Before going any further in the discussion, let’s look at some numbers on why software is a very important part of industry, taking Sweden (Report from Swedish software organization Swedsoft) as an example: At Ericsson 80 % of their investments in R&D are software related – a total of 3 billion USD every year. Maybe more surprising, are the numbers from the car industry indicating that 25–35 % of the value of a car is in its software. Thirty years ago this number was 1 %. Seventy percent of the innovation built into Swedish trucks today comes from software developed in-house. Even industries closer to hardware rely heavily on software in maintaining a high productivity and competitiveness on the global market.

Software Industry Is in Constant Change

While Internet created a new way of communicating data between users and companies, Cloud Computing paves the way for a service based economy – where customers consume services – not just data – online. Instead of buying, installing and managing programs on your computer to handle your business, you go online to manage and use all your services. There is no need to handle versions of software, security patches and hardware. All you need is an Internet connection and a device to access your services. As a reflection of this change, and as mentioned earlier, we are now moving into the ‘post PC era’, where smart clients (mobiles, tablets) are good enough to solve many of our daily needs.

Factors explaining this rapid development in the software industry can be found in the fundamentals of software itself: new software development is based on old – successful – software development. That is: the longer this field evolves, the more it is building tools to create new software, solving more complex problems in a shorter time. This is true for all fields, but in software the change is very rapid, as is the uptake and the inheritance (and copying) of previous results.
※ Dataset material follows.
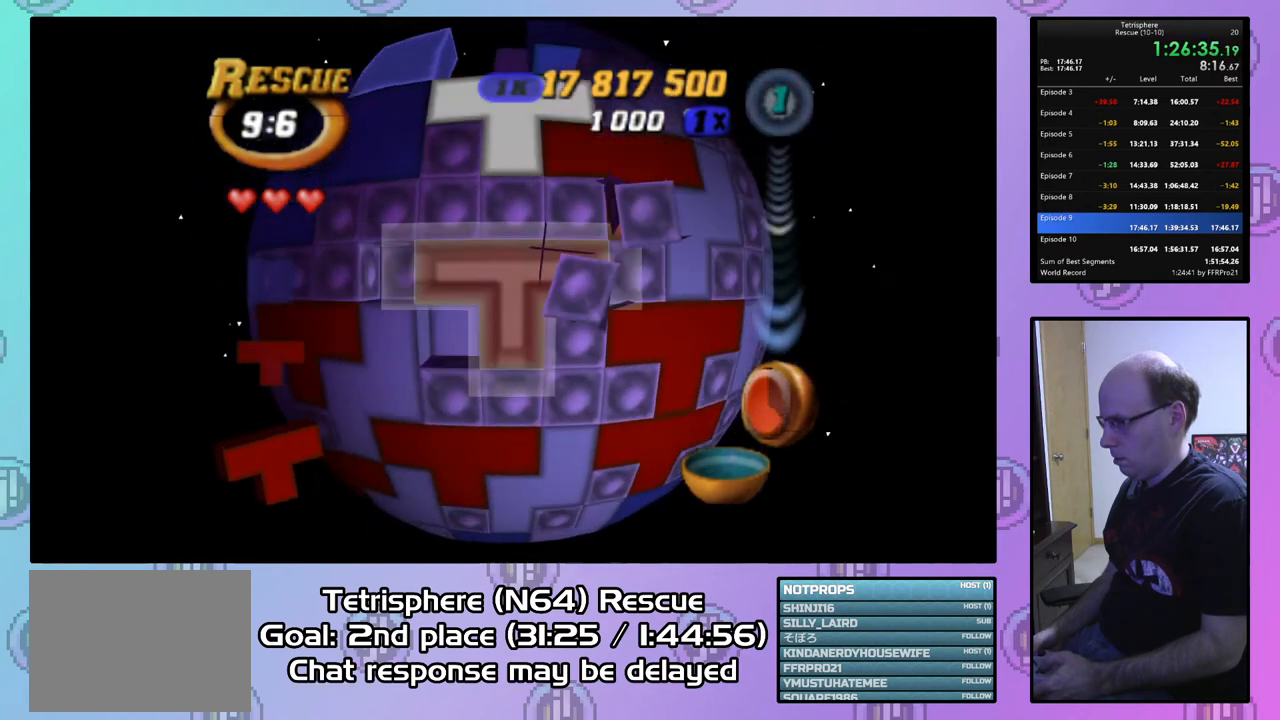
{"buttons": ["CIRCLE"], "right_stick": "center", "events": [[100, "DPAD_DOWN", "down"], [200, "DPAD_DOWN", "up"], [333, "SQUARE", "up"], [467, "CIRCLE", "down"]]}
Another fundamental characteristic of software is how easily the resulting product – the software – is duplicated and distributed. Compared to classic industry products, for example cars, software evolves and spreads considerably faster. Moreover, as was mentioned in the introductory quote “the cost of upgrade in the field is astronomical for hardware and affordable for software”, further emphasizes the differences between hardware and software. Due to this feature, i.e. that software is undergoing constant change and continuous updates; software products can have very long life times (Patterson and Fox 2012).

With this in mind it comes as no surprise that we, again, face a large transition in software industry, an industry where paradigm shifts seems to appear with a regularity of once every decade.
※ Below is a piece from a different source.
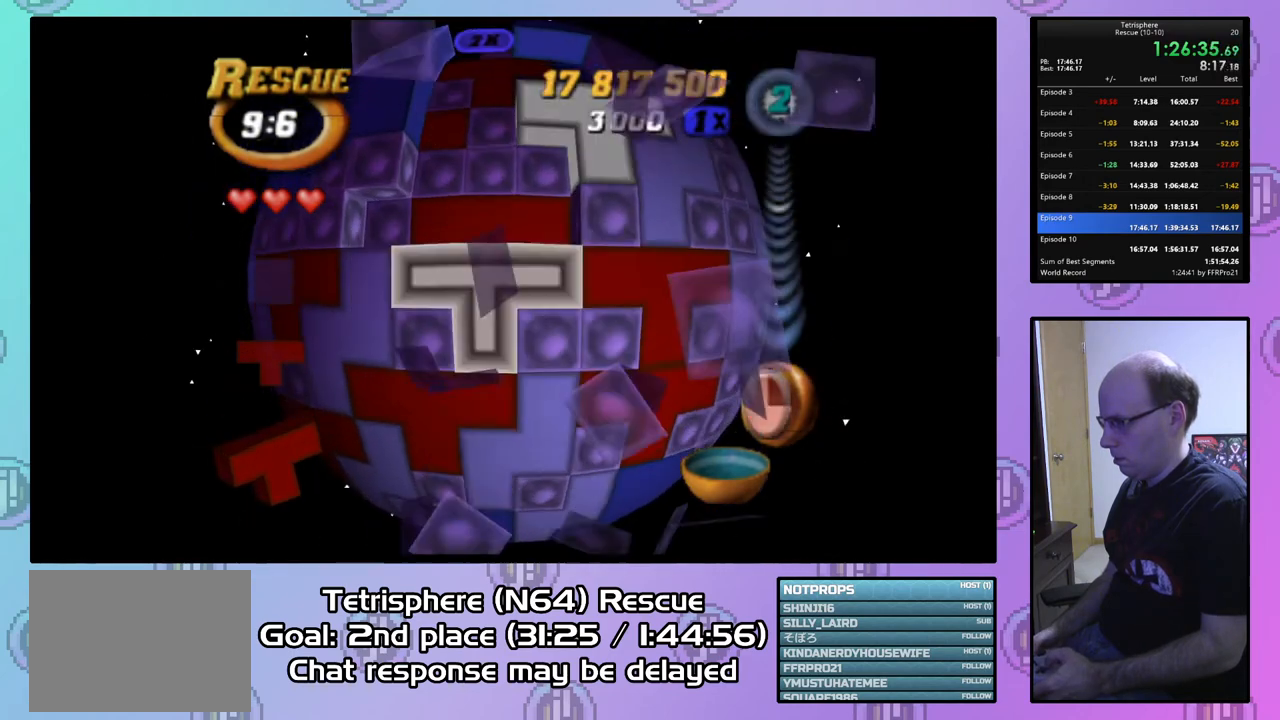
{"buttons": [], "right_stick": "center", "events": [[100, "CIRCLE", "up"], [133, "DPAD_LEFT", "down"], [267, "DPAD_LEFT", "up"], [333, "DPAD_LEFT", "down"], [467, "DPAD_LEFT", "up"]]}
The exponential growth in the underlying capabilities of the hardware delivering the software based applications have taken us from local computers, available only for a few national institutions, to personal mobile handheld clients accessing services where ever we go: Internet connects us, the Cloud deliver the services, and now we increase our gathering and analysis of the data surrounding us. This, latest, step is named 'Big Data' and is as disparate as ‘Cloud computing’ was still in 2007, and, as in the advent of Cloud computing, many consider it as no change but just something we have been doing all the time. And, yes, analyzing large data sets to gain competitive advantage is not new to larger corporations. What is new is the amount of available data and the increased capabilities to analyze the data. As described above, software industry builds on the shoulders of earlier achievements. A comparison to illustrate this: Old software licensing model, customer buys software to be used locally. The selling company receives information during the purchase and when the customer downloads updates of the software. Companies who are information centric and deliver their services over the Internet receive a flow of user information for the full duration of the usage of the service. For example, the software-as-a-service company immediately sees when the usage of the service drops – a signal that the customer might be unsatisfied with the service. This applies also to smaller companies, e.g. game developing companies who analyze in detail the usage of their games, looking for improvements to e.g. avoid making too hard (or too easy) steps in the games. This latter illustration is a good example of analyzing the company’s internal data as well as public Internet data, where they look for increase in usage of ‘cracking’ solutions – where the game players got stuck and look for tricks to get passed the game steps.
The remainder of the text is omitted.